Decade
Facts
• |
76,000,000 Americans in 48
states |
• |
Policeman arrests woman for smoking in
public |
• |
$46,000,000+ in the U.S. treasury |
• |
8,000 cars - 10 miles of paved roads |
• |
1900 - Auto deaths 96; lynchings 115 |
• |
1906: San Francisco Earthquake took 700
lives and cost over $4,000,000 in damage |
• |
Average worker made $12.98/week for 59
hours; annual salary for teachers was $325 |
• |
Life expectancy: 47.3 female, 46.3 male
- 33.0 Blacks |
At the turn of the century, America
had been established as a world power. The West was won, The
frontier was no more and the continent was settled from coast
to coast. By 1900 the Indian wars were over and the Indians
were living on reservations. The buffalo were gone. The open
range was fenced by barbed wire and the McCormick reaper had
made large-scale farming profitable, making America the world's
largest agricultural producer. By 1900, the nation had 193,000
miles of railroad track, with five railroad systems spanning
the continent.
John D. Rockefeller's Standard Oil Trust company controlled
more that 90 percent of the country's refinery capacity. The
country had become the world's largest steel producer, turning
out 10,000,000 tons yearly.
With the founding of the Ford Motor
Company in 1903, the age of automobiles was under way. The
Model T was introduced in 1909, available only in black.
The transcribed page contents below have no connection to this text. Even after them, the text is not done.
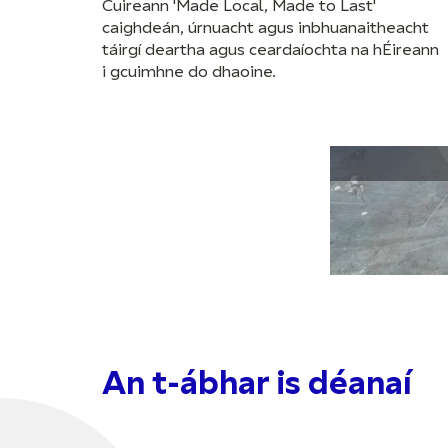
Cuireann 'Made Local, Made to Last'
caighdeán, úrnuacht agus inbhuanaitheacht
táirgí deartha agus ceardaíochta na hÉireann
i gcuimhne do dhaoine.
An t-ábhar is déanaí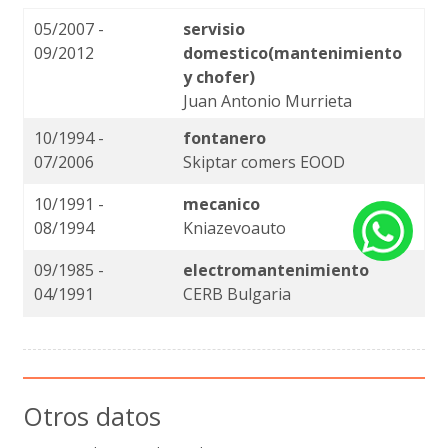
05/2007 -
servisio
09/2012
domestico(mantenimiento
y chofer)
Juan Antonio Murrieta
10/1994 -
fontanero
07/2006
Skiptar comers EOOD
10/1991 -
mecanico
08/1994
Kniazevoauto
09/1985 -
electromantenimiento
04/1991
CERB Bulgaria
Otros datos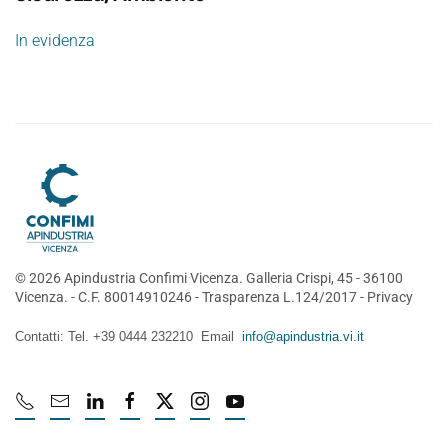
In evidenza
©
2026
Apindustria Confimi Vicenza. Galleria Crispi, 45 - 36100
Vicenza. - C.F. 80014910246 -
Trasparenza L.124/2017
-
Privacy
Contatti: Tel. +39 0444 232210 Email
info@apindustria.vi.it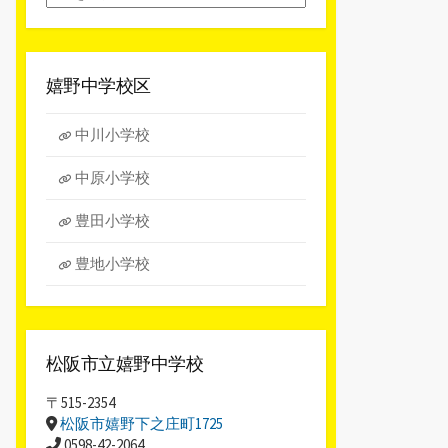
別
ア
ー
カ
嬉野中学校区
イ
ブ
中川小学校
中原小学校
豊田小学校
豊地小学校
松阪市立嬉野中学校
〒515-2354
松阪市嬉野下之庄町1725
0598-42-2064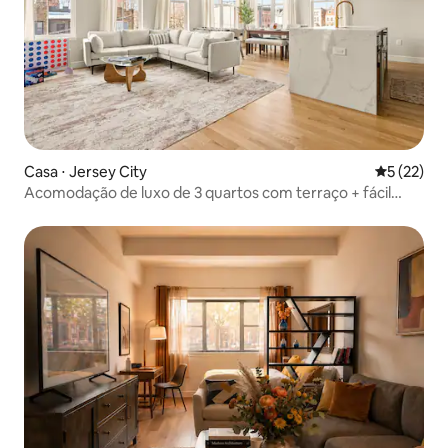
Casa ⋅ Jersey City
5 de uma a
5 (22)
Acomodação de luxo de 3 quartos com terraço + fácil
acesso a Nova York + aeroporto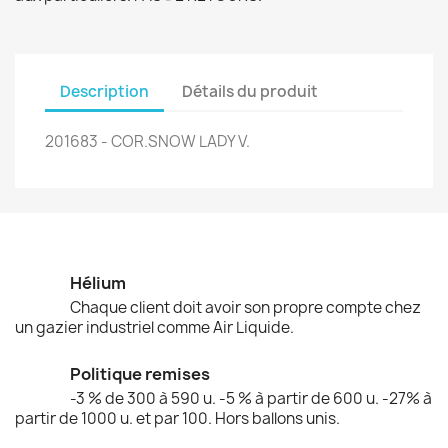
Description
Détails du produit
201683 - COR.SNOW LADY V.
Hélium
Chaque client doit avoir son propre compte chez
un gazier industriel comme Air Liquide.
Politique remises
-3 % de 300 à 590 u. -5 % à partir de 600 u. -27% à
partir de 1000 u. et par 100. Hors ballons unis.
By the turn of the century, telephones were in wide use and
cities were being electrified. Guglielmo Marconi was conducting
experiments that lead to the invention of the radio and the
Wright Brothers were working on their heavier-than-air flying
machine, which debuted in 1903.
William McKinley, the fifth of the six Ohio presidents who
served between 1868 and 1908, was re-elected in 1900.
The Spanish-American war of 1898 was immensely popular with
the American people. For the first time since the Civil War,
men from the North and South came together, marching to war
to bands playing the marches of John Philip Sousa.
World
Fairs were popular at the turn of the century. The World's
Columbian Exposition took place in 1893 and the Pan-American
Exposition of 1901 was in Buffalo, New York. These fairs celebrated
the country's technological achievements such as incubators
and electric lights. They exhibited exotic architecture and
peoples of other nations and the American West.
The
movie industry was in its infancy, the earliest venues being
nickelodeons — peep show parlors in which machines played
short film loops, or films on flip cards called mutoscopes.
By 1900, films were being shown in store-front theaters and
traveling carnivals. Films were being shown in vaudeville
and burlesque theaters, alongside "entertainments"
featuring live dramas, singers and comedians.